Many healthcare facilities do not consider the critical factors before scheduling appointments which can result in a shortage of staff that hampers patient care. Accurate staffing is essential as half of a hospital’s expenses are labor costs. Big data analysts can help managers and the administration improve staffing at least 30 days in advance. Data analytics uses intelligence to examine historical staffing numbers, seasonal infections, local weather trends, holidays, and more for each institution and predicts the staffing requirements. This can facilitate efficient and cost-effective management of shifts.
Boosts Supply Chain Cost Management
For every business, hospitals depend on the supply chain for effective operations. If there is a breach in the chain, the treatment and quality of care suffer, and the healthcare providers lose money. Data analytics support efficiency and track supply chain metrics, reducing expenditure. You can also automate purchase orders, requisitions, invoices, and other functions to eliminate documentation mistakes.

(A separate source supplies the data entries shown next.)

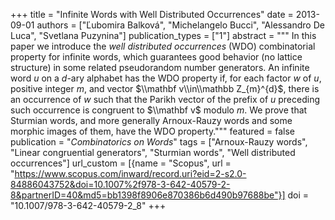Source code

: +++
title = "Infinite Words with Well Distributed Occurrences"
date = 2013-09-01
authors = ["Ľubomira Balková", "Michelangelo Bucci", "Alessandro De Luca", "Svetlana Puzynina"]
publication_types = ["1"]
abstract = """
In this paper we introduce the *well distributed occurrences* (WDO)
combinatorial property for infinite words, which guarantees good
behavior (no lattice structure) in some related pseudorandom number
generators. An infinite word $u$ on a $d$-ary alphabet has the WDO
property if, for each factor $w$ of $u$, positive integer $m$, and
vector $\\mathbf v\\in\\mathbb Z_{m}^{d}$, there is an occurrence of $w$
such that the Parikh vector of the prefix of $u$ preceding such
occurrence is congruent to $\\mathbf v$ modulo $m$. We prove that
Sturmian words, and more generally Arnoux-Rauzy words and some morphic
images of them, have the WDO property."""
featured = false
publication = "*Combinatorics on Words*"
tags = ["Arnoux-Rauzy words", "Linear congruential generators", "Sturmian words", "Well distributed occurrences"]
url_custom = [{name = "Scopus", url = "https://www.scopus.com/inward/record.uri?eid=2-s2.0-84886043752&doi=10.1007%2f978-3-642-40579-2-8&partnerID=40&md5=bb1398f8906e870386b6d490b97688be"}]
doi = "10.1007/978-3-642-40579-2_8"
+++
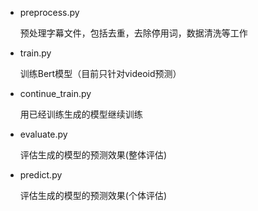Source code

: - preprocess.py

  预处理字幕文件，包括去重，去除停用词，数据清洗等工作

- train.py

  训练Bert模型（目前只针对videoid预测）

- continue_train.py

  用已经训练生成的模型继续训练

- evaluate.py

  评估生成的模型的预测效果(整体评估)

- predict.py

  评估生成的模型的预测效果(个体评估)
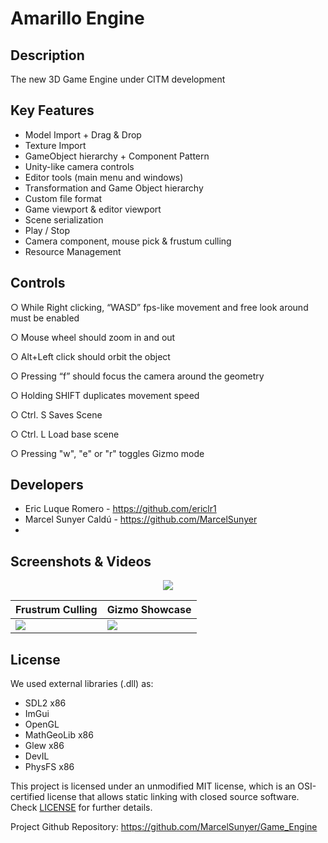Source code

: # Amarillo Engine

## Description

The new 3D Game Engine under CITM development

## Key Features

 -  Model Import + Drag & Drop
 -  Texture Import
 -  GameObject hierarchy + Component Pattern
 -  Unity-like camera controls
 -  Editor tools (main menu and windows)
 -  Transformation and Game Object hierarchy
 -  Custom file format
 -  Game viewport & editor viewport
 -   Scene serialization
 -   Play / Stop
 -   Camera component, mouse pick & frustum culling
 -   Resource Management

## Controls

○ While Right clicking, “WASD” fps-like movement and free look around must be enabled

○ Mouse wheel should zoom in and out

○ Alt+Left click should orbit the object

○ Pressing “f” should focus the camera around the geometry

○ Holding SHIFT duplicates movement speed

○ Ctrl. S Saves Scene

○ Ctrl. L Load base scene

○ Pressing "w", "e" or "r" toggles Gizmo mode

## Developers

 - Eric Luque Romero - https://github.com/ericlr1
 - Marcel Sunyer Caldú - https://github.com/MarcelSunyer
 - 
## Screenshots & Videos

<div align="center">
  <img src="https://github.com/MarcelSunyer/AmarilloEngine/assets/99949465/775f4186-7596-42b1-96b5-6ff69e96f411">
</div>

| Frustrum Culling | Gizmo Showcase |
|----------|----------|
| <img src="https://github.com/MarcelSunyer/AmarilloEngine/assets/99949465/19a0a8bd-4bc0-47fd-975f-d5f423375183"> | <img src="https://github.com/MarcelSunyer/AmarilloEngine/assets/99949465/1f93bb7c-9489-4a0f-9901-ca4ef5055e0c"> |









## License

We used external libraries (.dll) as:

 - SDL2 x86
 - ImGui
 - OpenGL
 - MathGeoLib x86
 - Glew x86
 - DevIL
 - PhysFS x86

This project is licensed under an unmodified MIT license, which is an OSI-certified license that allows static linking with closed source software. Check [LICENSE](https://github.com/git/git-scm.com/blob/main/MIT-LICENSE.txt) for further details.

Project Github Repository: https://github.com/MarcelSunyer/Game_Engine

Eliminates Frauds and Improves Security
Hospitals are also victims of data breaches, cyberattacks, and fraud claims. These cyber crimes can be expensive for hospitals and result in a loss of revenue, amounting to nearly $3 million on an average. To counter data breaches, hospitals are applying data analytics to determine suspicious online behavior and changes in patterns in network traffic. Hospitals can also track fraud payments through data analytics.
Minimizes Medical Errors
Medical errors might arise from diagnostic, surgical, and medication failures and lead to a hospital revenue loss. Mistakes might also be caused due to insufficient data or staff negligence. Big data analysts aid in minimizing these errors by inspecting the patient’s medical records and the prescribed treatments and eliminating anything irregular.
Data Analytics significantly transforms the healthcare industry by offering improved healthcare and minimizing expenses for healthcare institutions and patients. It is deemed to have a significant impact in the upcoming years. Big data analytics would be increasingly utilized in hospitals to predict future situations for making well-informed decisions.